SIMON: In - I was tempted to call it non-COVID college football news, but that's not strictly true because, of course, this is occasioned by all the people who were, you know - who were, kind of, on the reserve list. But last night, Vanderbilt said Sarah Fuller, a very talented soccer goalie, could become the first woman to kick in a Power Five conference game today - Vanderbilt against the University of Missouri. Kind of irresistible not to call her in, isn't it?

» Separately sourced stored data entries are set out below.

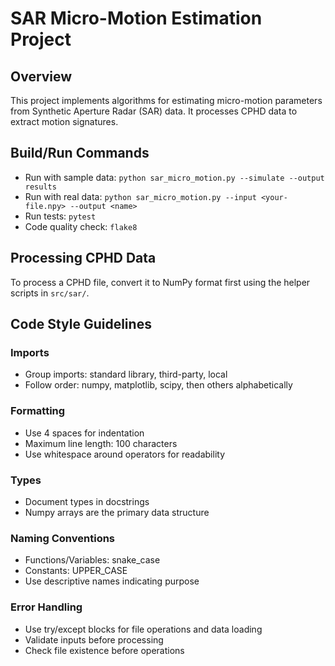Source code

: # SAR Micro-Motion Estimation Project

## Overview
This project implements algorithms for estimating micro-motion parameters from Synthetic Aperture Radar (SAR) data. It processes CPHD data to extract motion signatures.

## Build/Run Commands
- Run with sample data: `python sar_micro_motion.py --simulate --output results`
- Run with real data: `python sar_micro_motion.py --input <your-file.npy> --output <name>`
- Run tests: `pytest`
- Code quality check: `flake8`

## Processing CPHD Data
To process a CPHD file, convert it to NumPy format first using the helper scripts in `src/sar/`.

## Code Style Guidelines

### Imports
- Group imports: standard library, third-party, local
- Follow order: numpy, matplotlib, scipy, then others alphabetically

### Formatting
- Use 4 spaces for indentation
- Maximum line length: 100 characters
- Use whitespace around operators for readability

### Types
- Document types in docstrings
- Numpy arrays are the primary data structure

### Naming Conventions
- Functions/Variables: snake_case
- Constants: UPPER_CASE
- Use descriptive names indicating purpose

### Error Handling
- Use try/except blocks for file operations and data loading
- Validate inputs before processing
- Check file existence before operations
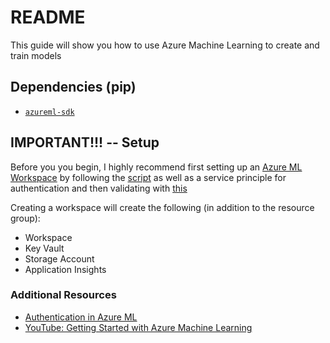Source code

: # README
This guide will show you how to use Azure Machine Learning to create and train models

## Dependencies (pip)
- [`azureml-sdk`](https://pypi.org/project/azureml-sdk/)

## IMPORTANT!!! -- Setup
Before you you begin, I highly recommend first setting up an [Azure ML Workspace](https://docs.microsoft.com/en-us/azure/machine-learning/concept-workspace) by following the [script](./00_setup_aml_workspace.py) as well as a service principle for authentication and then validating with [this](./01_verify_aml_authn.py)

Creating a workspace will create the following (in addition to the resource group):
- Workspace
- Key Vault
- Storage Account
- Application Insights

### Additional Resources
- [Authentication in Azure ML](https://aka.ms/aml-notebook-auth)
- [YouTube: Getting Started with Azure Machine Learning](https://www.youtube.com/watch?v=GBDSBInvz08)
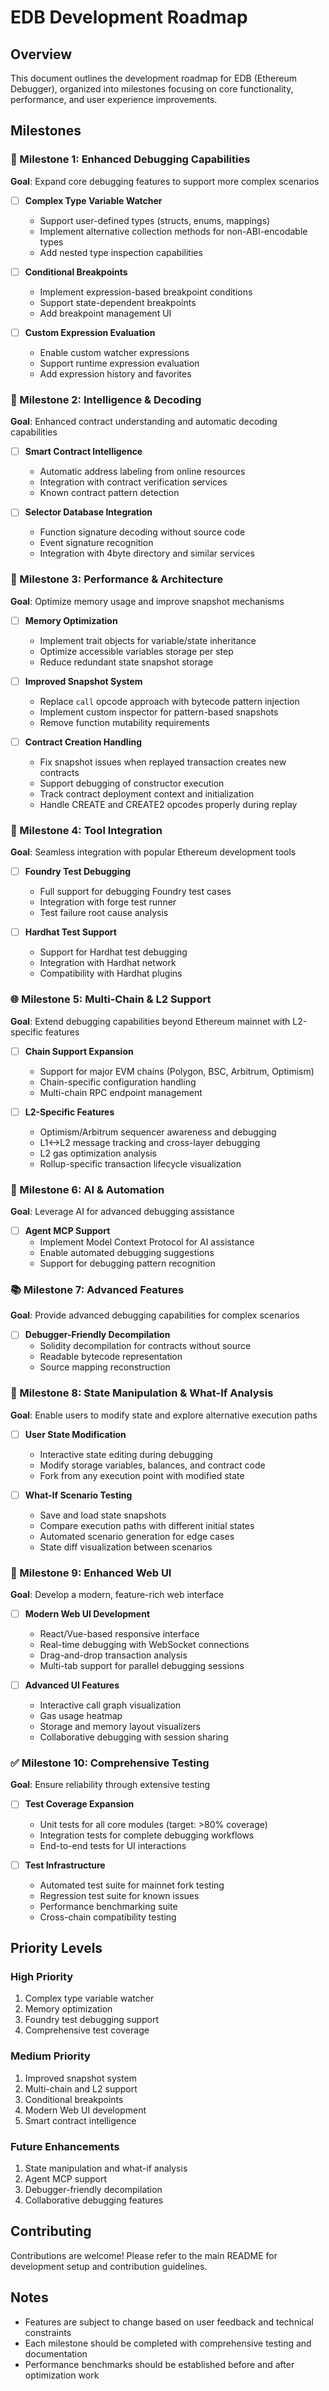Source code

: # EDB Development Roadmap

## Overview

This document outlines the development roadmap for EDB (Ethereum Debugger), organized into milestones focusing on core functionality, performance, and user experience improvements.

## Milestones

### 🎯 Milestone 1: Enhanced Debugging Capabilities
**Goal**: Expand core debugging features to support more complex scenarios

- [ ] **Complex Type Variable Watcher**
  - Support user-defined types (structs, enums, mappings)
  - Implement alternative collection methods for non-ABI-encodable types
  - Add nested type inspection capabilities

- [ ] **Conditional Breakpoints**
  - Implement expression-based breakpoint conditions
  - Support state-dependent breakpoints
  - Add breakpoint management UI

- [ ] **Custom Expression Evaluation**
  - Enable custom watcher expressions
  - Support runtime expression evaluation
  - Add expression history and favorites

### 🤖 Milestone 2: Intelligence & Decoding
**Goal**: Enhanced contract understanding and automatic decoding capabilities

- [ ] **Smart Contract Intelligence**
  - Automatic address labeling from online resources
  - Integration with contract verification services
  - Known contract pattern detection

- [ ] **Selector Database Integration**
  - Function signature decoding without source code
  - Event signature recognition
  - Integration with 4byte directory and similar services

### 🚀 Milestone 3: Performance & Architecture
**Goal**: Optimize memory usage and improve snapshot mechanisms

- [ ] **Memory Optimization**
  - Implement trait objects for variable/state inheritance
  - Optimize accessible variables storage per step
  - Reduce redundant state snapshot storage

- [ ] **Improved Snapshot System**
  - Replace `call` opcode approach with bytecode pattern injection
  - Implement custom inspector for pattern-based snapshots
  - Remove function mutability requirements

- [ ] **Contract Creation Handling**
  - Fix snapshot issues when replayed transaction creates new contracts
  - Support debugging of constructor execution
  - Track contract deployment context and initialization
  - Handle CREATE and CREATE2 opcodes properly during replay

### 🔧 Milestone 4: Tool Integration
**Goal**: Seamless integration with popular Ethereum development tools

- [ ] **Foundry Test Debugging**
  - Full support for debugging Foundry test cases
  - Integration with forge test runner
  - Test failure root cause analysis

- [ ] **Hardhat Test Support**
  - Support for Hardhat test debugging
  - Integration with Hardhat network
  - Compatibility with Hardhat plugins

### 🌐 Milestone 5: Multi-Chain & L2 Support
**Goal**: Extend debugging capabilities beyond Ethereum mainnet with L2-specific features

- [ ] **Chain Support Expansion**
  - Support for major EVM chains (Polygon, BSC, Arbitrum, Optimism)
  - Chain-specific configuration handling
  - Multi-chain RPC endpoint management

- [ ] **L2-Specific Features**
  - Optimism/Arbitrum sequencer awareness and debugging
  - L1<->L2 message tracking and cross-layer debugging
  - L2 gas optimization analysis
  - Rollup-specific transaction lifecycle visualization

### 🧠 Milestone 6: AI & Automation
**Goal**: Leverage AI for advanced debugging assistance

- [ ] **Agent MCP Support**
  - Implement Model Context Protocol for AI assistance
  - Enable automated debugging suggestions
  - Support for debugging pattern recognition

### 📚 Milestone 7: Advanced Features
**Goal**: Provide advanced debugging capabilities for complex scenarios

- [ ] **Debugger-Friendly Decompilation**
  - Solidity decompilation for contracts without source
  - Readable bytecode representation
  - Source mapping reconstruction

### 🔄 Milestone 8: State Manipulation & What-If Analysis
**Goal**: Enable users to modify state and explore alternative execution paths

- [ ] **User State Modification**
  - Interactive state editing during debugging
  - Modify storage variables, balances, and contract code
  - Fork from any execution point with modified state

- [ ] **What-If Scenario Testing**
  - Save and load state snapshots
  - Compare execution paths with different initial states
  - Automated scenario generation for edge cases
  - State diff visualization between scenarios

### 🌟 Milestone 9: Enhanced Web UI
**Goal**: Develop a modern, feature-rich web interface

- [ ] **Modern Web UI Development**
  - React/Vue-based responsive interface
  - Real-time debugging with WebSocket connections
  - Drag-and-drop transaction analysis
  - Multi-tab support for parallel debugging sessions

- [ ] **Advanced UI Features**
  - Interactive call graph visualization
  - Gas usage heatmap
  - Storage and memory layout visualizers
  - Collaborative debugging with session sharing

### ✅ Milestone 10: Comprehensive Testing
**Goal**: Ensure reliability through extensive testing

- [ ] **Test Coverage Expansion**
  - Unit tests for all core modules (target: >80% coverage)
  - Integration tests for complete debugging workflows
  - End-to-end tests for UI interactions

- [ ] **Test Infrastructure**
  - Automated test suite for mainnet fork testing
  - Regression test suite for known issues
  - Performance benchmarking suite
  - Cross-chain compatibility testing

## Priority Levels

### High Priority
1. Complex type variable watcher
2. Memory optimization
3. Foundry test debugging support
4. Comprehensive test coverage

### Medium Priority
1. Improved snapshot system
2. Multi-chain and L2 support
3. Conditional breakpoints
4. Modern Web UI development
5. Smart contract intelligence

### Future Enhancements
1. State manipulation and what-if analysis
2. Agent MCP support
3. Debugger-friendly decompilation
4. Collaborative debugging features

## Contributing

Contributions are welcome! Please refer to the main README for development setup and contribution guidelines.

## Notes

- Features are subject to change based on user feedback and technical constraints
- Each milestone should be completed with comprehensive testing and documentation
- Performance benchmarks should be established before and after optimization work
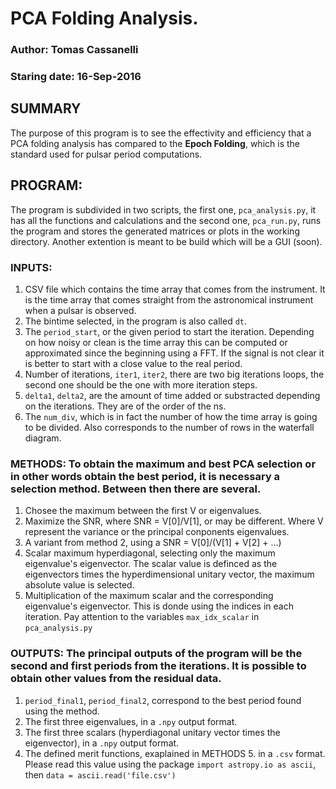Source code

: # PCA Folding Analysis.
### Author: Tomas Cassanelli
### Staring date: 16-Sep-2016

## SUMMARY
The purpose of this program is to see the effectivity and efficiency that a PCA folding analysis has compared to the **Epoch Folding**, which is the standard used for pulsar period computations.

## PROGRAM:
The program is subdivided in two scripts, the first one, `pca_analysis.py`, it has all the functions and calculations and the second one, `pca_run.py`, runs the program and stores the generated matrices or plots in the working directory. Another extention is meant to be build which will be a GUI (soon).

### INPUTS:
1. CSV file which contains the time array that comes from the instrument. It is the time array that comes straight from the astronomical instrument when a pulsar is observed.
2. The bintime selected, in the program is also called `dt`.
3. The `period_start`, or the given period to start the iteration. Depending on how noisy or clean is the time array this can be computed or approximated since the beginning using a FFT. If the signal is not clear it is better to start with a close value to the real period.
4. Number of iterations, `iter1`, `iter2`, there are two big iterations loops, the second one should be the one with more iteration steps.
5. `delta1`, `delta2`, are the amount of time added or substracted depending on the iterations. They are of the order of the ns.
6. The `num_div`, which is in fact the number of how the time array is going to be divided. Also corresponds to the number of rows in the waterfall diagram.

### METHODS: To obtain the maximum and best PCA selection or in other words obtain the best period, it is necessary a selection method. Between then there are several.

1. Chosee the maximum between the first V or eigenvalues.
2. Maximize the SNR, where SNR = V[0]/V[1], or may be different. Where V represent the variance or the principal conponents eigenvalues.
3. A variant from method 2, using a SNR = V[0]/(V[1] + V[2] + ...)
4. Scalar maximum hyperdiagonal, selecting only the maximum eigenvalue's eigenvector. The scalar value is definced as the eigenvectors times the hyperdimensional unitary vector, the maximum absolute value is selected.
5. Multiplication of the maximum scalar and the corresponding eigenvalue's eigenvector. This is donde using the indices in each iteration. Pay attention to the variables `max_idx_scalar` in `pca_analysis.py`

### OUTPUTS: The principal outputs of the program will be the second and first periods from the iterations. It is possible to obtain other values from the residual data.

1. `period_final1`, `period_final2`, correspond to the best period found using the method.
2. The first three eigenvalues, in a `.npy` output format.
3. The first three scalars (hyperdiagonal unitary vector times the eigenvector), in a `.npy` output format.
3. The defined merit functions, exaplained in METHODS 5. in a `.csv` format. Please read this value using the package `import astropy.io as ascii`, then `data = ascii.read('file.csv')`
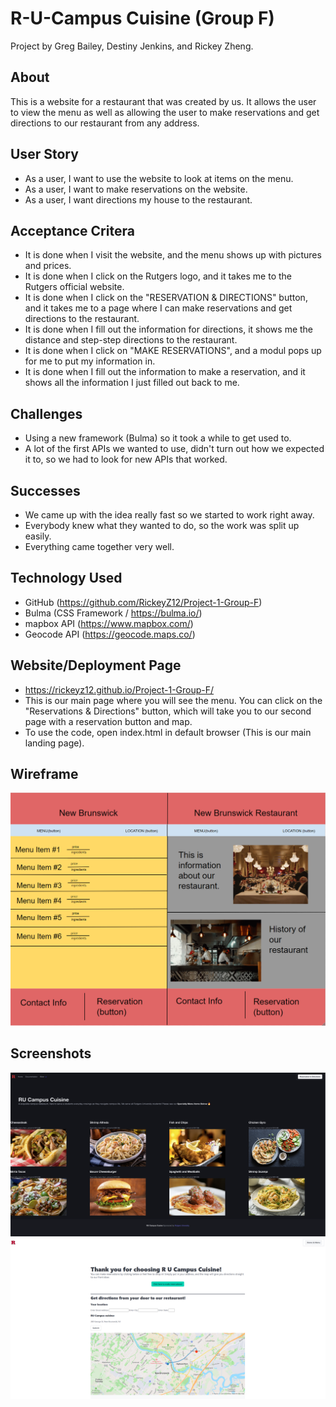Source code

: # R-U-Campus Cuisine (Group F)
Project by Greg Bailey, Destiny Jenkins, and Rickey Zheng.

## About
This is a website for a restaurant that was created by us. It allows the user to view the menu as well as allowing the user to make reservations and get directions to our restaurant from any address.

## User Story

* As a user, I want to use the website to look at items on the menu.
* As a user, I want to make reservations on the website.
* As a user, I want directions my house to the restaurant.

## Acceptance Critera

* It is done when I visit the website, and the menu shows up with pictures and prices.
* It is done when I click on the Rutgers logo, and it takes me to the Rutgers official website.
* It is done when I click on the "RESERVATION & DIRECTIONS" button, and it takes me to a page where I can make reservations and get directions to the restaurant.
* It is done when I fill out the information for directions, it shows me the distance and step-step directions to the restaurant.
* It is done when I click on "MAKE RESERVATIONS", and a modul pops up for me to put my information in.
* It is done when I fill out the information to make a reservation, and it shows all the information I just filled out back to me.

## Challenges

* Using a new framework (Bulma) so it took a while to get used to.
* A lot of the first APIs we wanted to use, didn't turn out how we expected it to, so we had to look for new APIs that worked.

## Successes

* We came up with the idea really fast so we started to work right away.
* Everybody knew what they wanted to do, so the work was split up easily.
* Everything came together very well.



## Technology Used

* GitHub (https://github.com/RickeyZ12/Project-1-Group-F) 
* Bulma (CSS Framework / https://bulma.io/)
* mapbox API (https://www.mapbox.com/)
* Geocode API (https://geocode.maps.co/)

## Website/Deployment Page

* https://rickeyz12.github.io/Project-1-Group-F/
* This is our main page where you will see the menu. You can click on the "Reservations & Directions" button, which will take you to our second page with a reservation button and map.
* To use the code, open index.html in default browser (This is our main landing page).


## Wireframe
![WIREFRAME](./assets/images/wireframe.PNG)

## Screenshots
![MENU PAGE](./assets/images/project1.png)
![MAPS PAGE](./assets/images/MapScreenshot.PNG)
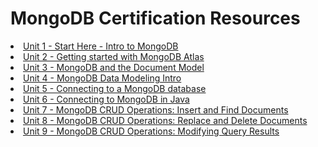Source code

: # MongoDB Certification Resources

<li class="masthead__menu-item">
    <a href="/mongodb-certification/unit1.html">Unit 1 - Start Here - Intro to MongoDB</a>
</li>
<li class="masthead__menu-item">
    <a href="/mongodb-certification/unit2.html">Unit 2 - Getting started with MongoDB Atlas</a>
</li>
<li class="masthead__menu-item">
    <a href="/mongodb-certification/unit3.html">Unit 3 - MongoDB and the Document Model</a>
</li>
<li class="masthead__menu-item">
    <a href="/mongodb-certification/unit4.html">Unit 4 - MongoDB Data Modeling Intro</a>
</li>
<li class="masthead__menu-item">
    <a href="/mongodb-certification/unit5.html">Unit 5 - Connecting to a MongoDB database</a>
</li>
<li class="masthead__menu-item">
    <a href="/mongodb-certification/unit6.html">Unit 6 - Connecting to MongoDB in Java</a>
</li>
<li class="masthead__menu-item">
    <a href="/mongodb-certification/unit7.html">Unit 7 - MongoDB CRUD Operations: Insert and Find Documents</a>
</li>
<li class="masthead__menu-item">
    <a href="/mongodb-certification/unit8.html">Unit 8 - MongoDB CRUD Operations: Replace and Delete Documents</a>
</li>
<li class="masthead__menu-item">
    <a href="/mongodb-certification/unit9.html">Unit 9 - MongoDB CRUD Operations: Modifying Query Results</a>
</li>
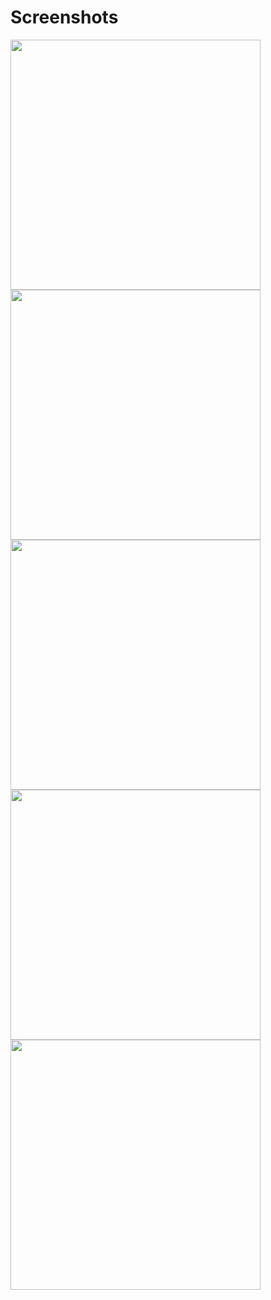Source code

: # Screenshots
<img src="https://user-images.githubusercontent.com/81400350/175113267-fa02483c-edbc-4ce4-a24e-254d88f233af.jpg" widht="400" height="400">
<img src="https://user-images.githubusercontent.com/81400350/175114531-c23858f6-6f12-4077-a381-d3732ce14398.jpg" width="400" height="400">
<img src="https://user-images.githubusercontent.com/81400350/175114582-c52c0cd8-a7c3-42f9-917b-4fc1cfc5591b.jpg" width="400" height="400">
<img src="https://user-images.githubusercontent.com/81400350/175114655-30ac63b6-a89a-47a8-b7fb-1499deacdf49.jpg" width="400" height="400">
<img src="https://user-images.githubusercontent.com/81400350/175114905-ddea632a-ce7b-40a1-b087-3fbc65ad4267.jpg" width="400" height="400">


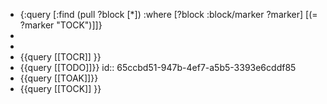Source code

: - {:query
    [:find (pull ?block [*])
     :where
     [?block :block/marker ?marker]
     [(= ?marker "TOCK")]]}
-
-
- {{query [[TOCR]] }}
- {{query [[TODO]]}}
  id:: 65ccbd51-947b-4ef7-a5b5-3393e6cddf85
- {{query [[TOAK]]}}
- {{query [[TOCK]] }}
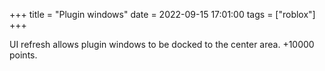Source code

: +++
title = "Plugin windows"
date = 2022-09-15 17:01:00
tags = ["roblox"]
+++

UI refresh allows plugin windows to be docked to the center area. +10000 points.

BRYANT: Well, kind of irresistible, and also certainly not the type of way that you would want to have one of the great milestones in sport - to - one of those barriers to fall. But at the same time, you play when you have an opportunity to play. And I - once again, this is a - it's one of those moments where people have been wanting to see this for a very long time. And I know that some of the NFL kickers are out giving Sarah Fuller some encouragement to go out there and play and to make the most of this opportunity. And if you're the University of Missouri and you're a Vanderbilt, and this is something that's there for you, let it happen. It's - I don't love the timing, but I love the moment.
SIMON: Diego Maradona died this week, one of the great soccer players of all time - led Argentina to a World Cup in 1986, but also banned for abusing drugs and seen in a leaked video intoxicated, striking his partner. A complicated legacy.
BRYANT: Complicated and absolutely towering, towering figure in Argentina, especially Argentina soccer, soccer around the world. This is one of the giants of the game. And I think that when I watch the Maradona tributes and obviously the documentaries going on with his life, you realize people are very flawed. It does not take away from what they gave us. But what a difficult legacy.
SIMON: Howard Bryant, thanks so much for being with us.